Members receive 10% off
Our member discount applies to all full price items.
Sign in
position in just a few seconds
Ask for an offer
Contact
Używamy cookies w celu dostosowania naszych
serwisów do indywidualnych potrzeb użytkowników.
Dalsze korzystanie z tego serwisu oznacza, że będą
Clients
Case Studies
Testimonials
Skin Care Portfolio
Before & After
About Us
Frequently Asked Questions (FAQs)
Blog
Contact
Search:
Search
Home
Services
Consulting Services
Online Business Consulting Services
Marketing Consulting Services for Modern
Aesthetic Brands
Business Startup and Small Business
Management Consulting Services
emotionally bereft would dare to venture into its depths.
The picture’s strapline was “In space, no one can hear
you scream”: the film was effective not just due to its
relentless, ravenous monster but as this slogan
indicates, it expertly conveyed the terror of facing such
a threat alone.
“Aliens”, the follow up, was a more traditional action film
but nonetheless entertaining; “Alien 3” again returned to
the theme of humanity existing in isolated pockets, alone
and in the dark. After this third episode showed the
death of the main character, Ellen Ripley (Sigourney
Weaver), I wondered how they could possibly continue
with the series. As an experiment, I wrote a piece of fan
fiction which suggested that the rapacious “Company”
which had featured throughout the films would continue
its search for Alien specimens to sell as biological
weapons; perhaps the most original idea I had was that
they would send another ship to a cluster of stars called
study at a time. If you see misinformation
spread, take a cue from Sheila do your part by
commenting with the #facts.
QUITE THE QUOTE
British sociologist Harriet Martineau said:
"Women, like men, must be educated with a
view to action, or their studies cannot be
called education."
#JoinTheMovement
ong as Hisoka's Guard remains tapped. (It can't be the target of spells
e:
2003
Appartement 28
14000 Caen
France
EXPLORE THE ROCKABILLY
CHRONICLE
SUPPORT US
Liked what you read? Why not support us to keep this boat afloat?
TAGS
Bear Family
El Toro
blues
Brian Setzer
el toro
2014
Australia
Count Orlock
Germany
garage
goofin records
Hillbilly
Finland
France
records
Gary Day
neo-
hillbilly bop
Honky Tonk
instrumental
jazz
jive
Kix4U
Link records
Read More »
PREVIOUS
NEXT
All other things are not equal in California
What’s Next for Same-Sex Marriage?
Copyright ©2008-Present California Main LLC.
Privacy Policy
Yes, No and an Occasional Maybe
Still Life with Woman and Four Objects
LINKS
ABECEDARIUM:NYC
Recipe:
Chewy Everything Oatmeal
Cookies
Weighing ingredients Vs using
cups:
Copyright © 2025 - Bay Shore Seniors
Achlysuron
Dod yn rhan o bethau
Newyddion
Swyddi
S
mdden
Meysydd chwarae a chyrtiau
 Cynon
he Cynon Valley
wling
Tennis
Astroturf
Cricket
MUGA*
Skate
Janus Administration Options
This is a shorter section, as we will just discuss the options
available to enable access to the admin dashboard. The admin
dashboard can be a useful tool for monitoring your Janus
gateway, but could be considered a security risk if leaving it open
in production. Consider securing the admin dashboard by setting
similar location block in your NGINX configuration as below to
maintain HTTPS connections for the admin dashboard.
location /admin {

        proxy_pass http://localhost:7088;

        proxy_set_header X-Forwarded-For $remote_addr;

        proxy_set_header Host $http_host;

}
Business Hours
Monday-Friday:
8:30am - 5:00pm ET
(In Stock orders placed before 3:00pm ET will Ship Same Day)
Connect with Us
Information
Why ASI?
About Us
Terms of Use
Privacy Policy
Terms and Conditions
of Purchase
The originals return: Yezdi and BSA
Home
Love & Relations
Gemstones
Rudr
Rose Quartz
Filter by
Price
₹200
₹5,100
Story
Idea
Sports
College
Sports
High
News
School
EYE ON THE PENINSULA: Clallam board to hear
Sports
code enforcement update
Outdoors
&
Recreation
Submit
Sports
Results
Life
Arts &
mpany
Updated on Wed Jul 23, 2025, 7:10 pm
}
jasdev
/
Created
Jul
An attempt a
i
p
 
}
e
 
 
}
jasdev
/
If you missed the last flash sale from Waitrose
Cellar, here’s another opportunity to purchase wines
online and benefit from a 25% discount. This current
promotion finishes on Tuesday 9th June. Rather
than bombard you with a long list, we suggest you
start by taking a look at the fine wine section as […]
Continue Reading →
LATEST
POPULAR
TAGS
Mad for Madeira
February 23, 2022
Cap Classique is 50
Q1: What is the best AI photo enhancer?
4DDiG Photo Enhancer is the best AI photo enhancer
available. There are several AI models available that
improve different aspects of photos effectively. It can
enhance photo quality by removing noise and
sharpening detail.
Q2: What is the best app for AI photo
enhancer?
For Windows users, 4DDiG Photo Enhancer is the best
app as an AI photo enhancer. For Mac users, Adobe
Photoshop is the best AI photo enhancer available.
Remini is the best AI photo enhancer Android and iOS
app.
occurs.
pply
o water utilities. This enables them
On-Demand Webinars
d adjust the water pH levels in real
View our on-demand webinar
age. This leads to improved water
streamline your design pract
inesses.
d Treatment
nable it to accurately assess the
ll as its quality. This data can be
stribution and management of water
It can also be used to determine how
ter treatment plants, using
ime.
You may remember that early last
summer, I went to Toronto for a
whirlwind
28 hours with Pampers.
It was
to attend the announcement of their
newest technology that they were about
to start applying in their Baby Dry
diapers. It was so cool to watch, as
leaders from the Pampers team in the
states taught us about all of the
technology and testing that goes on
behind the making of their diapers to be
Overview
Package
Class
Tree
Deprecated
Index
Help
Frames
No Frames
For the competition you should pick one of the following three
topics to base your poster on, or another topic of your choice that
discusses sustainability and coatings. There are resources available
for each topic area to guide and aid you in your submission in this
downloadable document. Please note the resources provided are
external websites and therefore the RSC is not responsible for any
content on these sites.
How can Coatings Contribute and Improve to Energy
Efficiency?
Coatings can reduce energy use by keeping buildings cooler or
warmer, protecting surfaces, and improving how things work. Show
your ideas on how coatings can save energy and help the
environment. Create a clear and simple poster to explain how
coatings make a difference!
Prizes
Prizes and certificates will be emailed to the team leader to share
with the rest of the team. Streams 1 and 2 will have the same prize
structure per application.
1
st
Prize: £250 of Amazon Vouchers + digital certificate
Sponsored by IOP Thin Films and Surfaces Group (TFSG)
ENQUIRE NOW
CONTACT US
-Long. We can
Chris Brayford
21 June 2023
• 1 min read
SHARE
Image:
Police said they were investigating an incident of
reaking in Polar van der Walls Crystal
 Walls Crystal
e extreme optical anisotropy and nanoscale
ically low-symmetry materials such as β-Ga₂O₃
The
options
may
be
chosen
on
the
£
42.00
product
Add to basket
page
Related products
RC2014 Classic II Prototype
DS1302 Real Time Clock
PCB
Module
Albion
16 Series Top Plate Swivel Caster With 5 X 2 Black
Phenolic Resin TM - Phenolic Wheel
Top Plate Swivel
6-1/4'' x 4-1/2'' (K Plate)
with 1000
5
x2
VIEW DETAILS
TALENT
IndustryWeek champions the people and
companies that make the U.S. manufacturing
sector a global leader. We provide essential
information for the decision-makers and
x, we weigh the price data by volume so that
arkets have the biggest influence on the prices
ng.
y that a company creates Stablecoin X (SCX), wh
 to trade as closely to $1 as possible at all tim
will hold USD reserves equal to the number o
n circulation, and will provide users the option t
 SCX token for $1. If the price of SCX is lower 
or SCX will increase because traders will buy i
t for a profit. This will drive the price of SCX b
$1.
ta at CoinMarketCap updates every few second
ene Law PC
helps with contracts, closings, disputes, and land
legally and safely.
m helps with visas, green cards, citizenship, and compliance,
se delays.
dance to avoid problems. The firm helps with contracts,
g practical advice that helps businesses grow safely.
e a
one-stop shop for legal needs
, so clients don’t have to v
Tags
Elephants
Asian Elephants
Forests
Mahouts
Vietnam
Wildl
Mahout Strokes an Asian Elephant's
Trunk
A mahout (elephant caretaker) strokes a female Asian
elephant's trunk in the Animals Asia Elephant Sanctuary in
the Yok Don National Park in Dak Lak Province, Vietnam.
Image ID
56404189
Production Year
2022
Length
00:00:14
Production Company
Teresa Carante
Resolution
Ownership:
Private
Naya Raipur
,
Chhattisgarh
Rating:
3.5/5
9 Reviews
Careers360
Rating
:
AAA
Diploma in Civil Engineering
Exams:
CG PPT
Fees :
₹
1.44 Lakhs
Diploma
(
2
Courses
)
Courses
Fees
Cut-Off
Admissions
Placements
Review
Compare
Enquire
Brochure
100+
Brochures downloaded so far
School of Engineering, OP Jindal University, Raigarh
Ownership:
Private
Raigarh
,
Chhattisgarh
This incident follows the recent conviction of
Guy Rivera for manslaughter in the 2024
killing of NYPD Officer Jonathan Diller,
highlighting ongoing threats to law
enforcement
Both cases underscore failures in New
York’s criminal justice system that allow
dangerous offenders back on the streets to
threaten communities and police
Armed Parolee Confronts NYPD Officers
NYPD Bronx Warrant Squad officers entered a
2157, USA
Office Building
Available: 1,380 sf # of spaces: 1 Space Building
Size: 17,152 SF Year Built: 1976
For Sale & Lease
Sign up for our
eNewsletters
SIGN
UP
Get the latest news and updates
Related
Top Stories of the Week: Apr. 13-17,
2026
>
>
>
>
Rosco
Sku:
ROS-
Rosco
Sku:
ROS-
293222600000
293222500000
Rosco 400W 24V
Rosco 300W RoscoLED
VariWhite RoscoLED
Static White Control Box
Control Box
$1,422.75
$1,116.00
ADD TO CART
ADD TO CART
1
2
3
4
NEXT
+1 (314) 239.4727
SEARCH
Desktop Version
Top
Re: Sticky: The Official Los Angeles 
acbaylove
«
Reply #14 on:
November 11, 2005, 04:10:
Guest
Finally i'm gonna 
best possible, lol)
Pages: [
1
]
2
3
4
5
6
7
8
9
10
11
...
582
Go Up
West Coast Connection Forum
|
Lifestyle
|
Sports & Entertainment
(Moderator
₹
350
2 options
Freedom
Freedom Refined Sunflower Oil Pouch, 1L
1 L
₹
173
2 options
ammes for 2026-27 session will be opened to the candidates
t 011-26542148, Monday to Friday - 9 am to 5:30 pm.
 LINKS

TRY IT - Starting from the first line of the records and going on through the line with "which had featured", lay out each line as an item in a numbered list, omitting blank lines.

TASK ANSWER -
1. Members receive 10% off
2. Our member discount applies to all full price items.
3. Sign in
4. position in just a few seconds
5. Ask for an offer
6. Contact
7. Używamy cookies w celu dostosowania naszych
8. serwisów do indywidualnych potrzeb użytkowników.
9. Dalsze korzystanie z tego serwisu oznacza, że będą
10. Clients
11. Case Studies
12. Testimonials
13. Skin Care Portfolio
14. Before & After
15. About Us
16. Frequently Asked Questions (FAQs)
17. Blog
18. Contact
19. Search:
20. Search
21. Home
22. Services
23. Consulting Services
24. Online Business Consulting Services
25. Marketing Consulting Services for Modern
26. Aesthetic Brands
27. Business Startup and Small Business
28. Management Consulting Services
29. emotionally bereft would dare to venture into its depths.
30. The picture’s strapline was “In space, no one can hear
31. you scream”: the film was effective not just due to its
32. relentless, ravenous monster but as this slogan
33. indicates, it expertly conveyed the terror of facing such
34. a threat alone.
35. “Aliens”, the follow up, was a more traditional action film
36. but nonetheless entertaining; “Alien 3” again returned to
37. the theme of humanity existing in isolated pockets, alone
38. and in the dark. After this third episode showed the
39. death of the main character, Ellen Ripley (Sigourney
40. Weaver), I wondered how they could possibly continue
41. with the series. As an experiment, I wrote a piece of fan
42. fiction which suggested that the rapacious “Company”
43. which had featured throughout the films would continue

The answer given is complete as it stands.